Input:
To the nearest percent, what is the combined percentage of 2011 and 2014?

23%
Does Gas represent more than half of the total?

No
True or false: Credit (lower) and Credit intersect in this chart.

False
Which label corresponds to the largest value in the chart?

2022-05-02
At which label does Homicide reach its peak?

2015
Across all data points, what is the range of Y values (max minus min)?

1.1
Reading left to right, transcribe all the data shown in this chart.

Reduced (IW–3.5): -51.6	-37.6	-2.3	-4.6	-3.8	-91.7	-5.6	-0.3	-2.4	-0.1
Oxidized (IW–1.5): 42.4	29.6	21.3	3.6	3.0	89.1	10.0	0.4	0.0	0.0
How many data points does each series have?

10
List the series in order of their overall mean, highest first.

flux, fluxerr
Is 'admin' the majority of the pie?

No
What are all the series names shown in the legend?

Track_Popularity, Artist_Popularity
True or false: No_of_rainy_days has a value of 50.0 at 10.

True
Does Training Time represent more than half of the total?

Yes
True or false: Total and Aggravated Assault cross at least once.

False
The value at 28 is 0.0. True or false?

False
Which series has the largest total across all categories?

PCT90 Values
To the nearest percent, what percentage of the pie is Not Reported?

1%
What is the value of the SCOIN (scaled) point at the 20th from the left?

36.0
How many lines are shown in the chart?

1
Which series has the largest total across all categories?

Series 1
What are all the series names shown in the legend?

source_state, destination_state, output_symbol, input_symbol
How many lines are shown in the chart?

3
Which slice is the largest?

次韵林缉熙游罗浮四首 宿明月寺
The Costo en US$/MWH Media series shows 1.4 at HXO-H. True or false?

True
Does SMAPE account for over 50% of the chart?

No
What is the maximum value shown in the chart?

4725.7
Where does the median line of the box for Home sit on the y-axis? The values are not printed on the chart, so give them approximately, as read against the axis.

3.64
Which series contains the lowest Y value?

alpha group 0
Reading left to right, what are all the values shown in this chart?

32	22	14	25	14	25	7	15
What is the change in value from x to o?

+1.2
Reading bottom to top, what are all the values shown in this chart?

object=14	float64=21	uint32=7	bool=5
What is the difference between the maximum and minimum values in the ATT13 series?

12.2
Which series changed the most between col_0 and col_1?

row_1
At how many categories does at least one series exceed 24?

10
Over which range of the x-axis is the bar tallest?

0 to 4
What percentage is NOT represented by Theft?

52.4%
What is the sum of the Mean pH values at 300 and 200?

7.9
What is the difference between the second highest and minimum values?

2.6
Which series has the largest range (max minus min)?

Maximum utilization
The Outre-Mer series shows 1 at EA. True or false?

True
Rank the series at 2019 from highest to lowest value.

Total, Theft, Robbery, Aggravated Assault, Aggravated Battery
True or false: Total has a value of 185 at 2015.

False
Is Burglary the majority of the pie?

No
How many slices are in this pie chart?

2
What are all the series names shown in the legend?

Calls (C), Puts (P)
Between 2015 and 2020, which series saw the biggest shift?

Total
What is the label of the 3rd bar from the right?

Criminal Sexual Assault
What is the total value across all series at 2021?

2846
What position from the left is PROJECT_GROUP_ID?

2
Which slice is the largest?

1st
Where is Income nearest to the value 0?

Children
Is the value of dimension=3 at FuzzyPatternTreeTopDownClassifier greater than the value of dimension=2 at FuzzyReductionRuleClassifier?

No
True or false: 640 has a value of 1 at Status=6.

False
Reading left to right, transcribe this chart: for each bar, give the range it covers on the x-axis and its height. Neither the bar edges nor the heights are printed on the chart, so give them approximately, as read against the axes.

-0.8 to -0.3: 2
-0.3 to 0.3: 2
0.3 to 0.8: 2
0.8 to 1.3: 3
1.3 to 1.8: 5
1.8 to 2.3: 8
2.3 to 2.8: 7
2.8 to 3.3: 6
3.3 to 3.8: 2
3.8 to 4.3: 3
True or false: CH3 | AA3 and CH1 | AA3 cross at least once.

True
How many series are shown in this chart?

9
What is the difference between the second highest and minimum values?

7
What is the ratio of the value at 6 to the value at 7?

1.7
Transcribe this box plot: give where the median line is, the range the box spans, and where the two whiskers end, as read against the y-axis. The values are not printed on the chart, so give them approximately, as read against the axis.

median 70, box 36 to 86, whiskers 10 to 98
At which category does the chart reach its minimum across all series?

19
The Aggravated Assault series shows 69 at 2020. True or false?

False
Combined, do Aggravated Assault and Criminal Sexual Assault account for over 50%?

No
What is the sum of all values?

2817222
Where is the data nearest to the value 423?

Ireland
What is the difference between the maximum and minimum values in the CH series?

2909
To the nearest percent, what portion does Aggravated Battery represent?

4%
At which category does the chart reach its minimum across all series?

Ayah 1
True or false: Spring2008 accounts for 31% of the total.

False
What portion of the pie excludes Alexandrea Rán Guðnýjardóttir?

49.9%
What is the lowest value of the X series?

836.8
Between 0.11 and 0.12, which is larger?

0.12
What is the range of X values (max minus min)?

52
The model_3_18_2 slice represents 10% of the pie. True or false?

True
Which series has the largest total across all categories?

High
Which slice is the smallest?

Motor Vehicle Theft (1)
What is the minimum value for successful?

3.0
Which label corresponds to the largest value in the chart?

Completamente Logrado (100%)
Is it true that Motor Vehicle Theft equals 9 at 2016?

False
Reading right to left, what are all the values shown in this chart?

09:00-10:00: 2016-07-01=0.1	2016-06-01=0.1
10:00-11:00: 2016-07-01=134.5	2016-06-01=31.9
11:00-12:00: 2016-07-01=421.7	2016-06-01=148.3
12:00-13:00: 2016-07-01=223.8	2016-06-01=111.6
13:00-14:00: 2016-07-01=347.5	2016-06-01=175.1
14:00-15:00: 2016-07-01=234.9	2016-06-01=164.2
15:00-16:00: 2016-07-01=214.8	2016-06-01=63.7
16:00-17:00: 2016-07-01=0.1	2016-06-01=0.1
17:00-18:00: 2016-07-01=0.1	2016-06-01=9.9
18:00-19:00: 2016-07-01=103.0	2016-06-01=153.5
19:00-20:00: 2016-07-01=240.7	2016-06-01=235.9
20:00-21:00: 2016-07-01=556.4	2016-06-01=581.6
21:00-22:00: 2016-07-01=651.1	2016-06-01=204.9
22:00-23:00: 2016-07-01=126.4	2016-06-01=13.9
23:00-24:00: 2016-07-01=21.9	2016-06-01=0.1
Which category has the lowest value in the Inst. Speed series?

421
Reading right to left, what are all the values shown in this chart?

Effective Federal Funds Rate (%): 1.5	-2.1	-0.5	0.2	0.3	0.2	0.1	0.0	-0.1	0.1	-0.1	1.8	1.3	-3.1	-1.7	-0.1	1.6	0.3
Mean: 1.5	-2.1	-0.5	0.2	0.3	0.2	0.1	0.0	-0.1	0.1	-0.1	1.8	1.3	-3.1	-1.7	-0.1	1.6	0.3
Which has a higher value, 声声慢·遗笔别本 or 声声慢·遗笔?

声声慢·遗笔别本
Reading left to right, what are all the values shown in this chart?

Work item: Copy out the entries from the line containing "次韵林缉熙游罗浮四首 宿明月寺" to the line containing "At how many", inclusive, exactly as they appear, character for character.

Completed exercise:
次韵林缉熙游罗浮四首 宿明月寺
The Costo en US$/MWH Media series shows 1.4 at HXO-H. True or false?

True
Does SMAPE account for over 50% of the chart?

No
What is the maximum value shown in the chart?

4725.7
Where does the median line of the box for Home sit on the y-axis? The values are not printed on the chart, so give them approximately, as read against the axis.

3.64
Which series contains the lowest Y value?

alpha group 0
Reading left to right, what are all the values shown in this chart?

32	22	14	25	14	25	7	15
What is the change in value from x to o?

+1.2
Reading bottom to top, what are all the values shown in this chart?

object=14	float64=21	uint32=7	bool=5
What is the difference between the maximum and minimum values in the ATT13 series?

12.2
Which series changed the most between col_0 and col_1?

row_1
At how many categories does at least one series exceed 24?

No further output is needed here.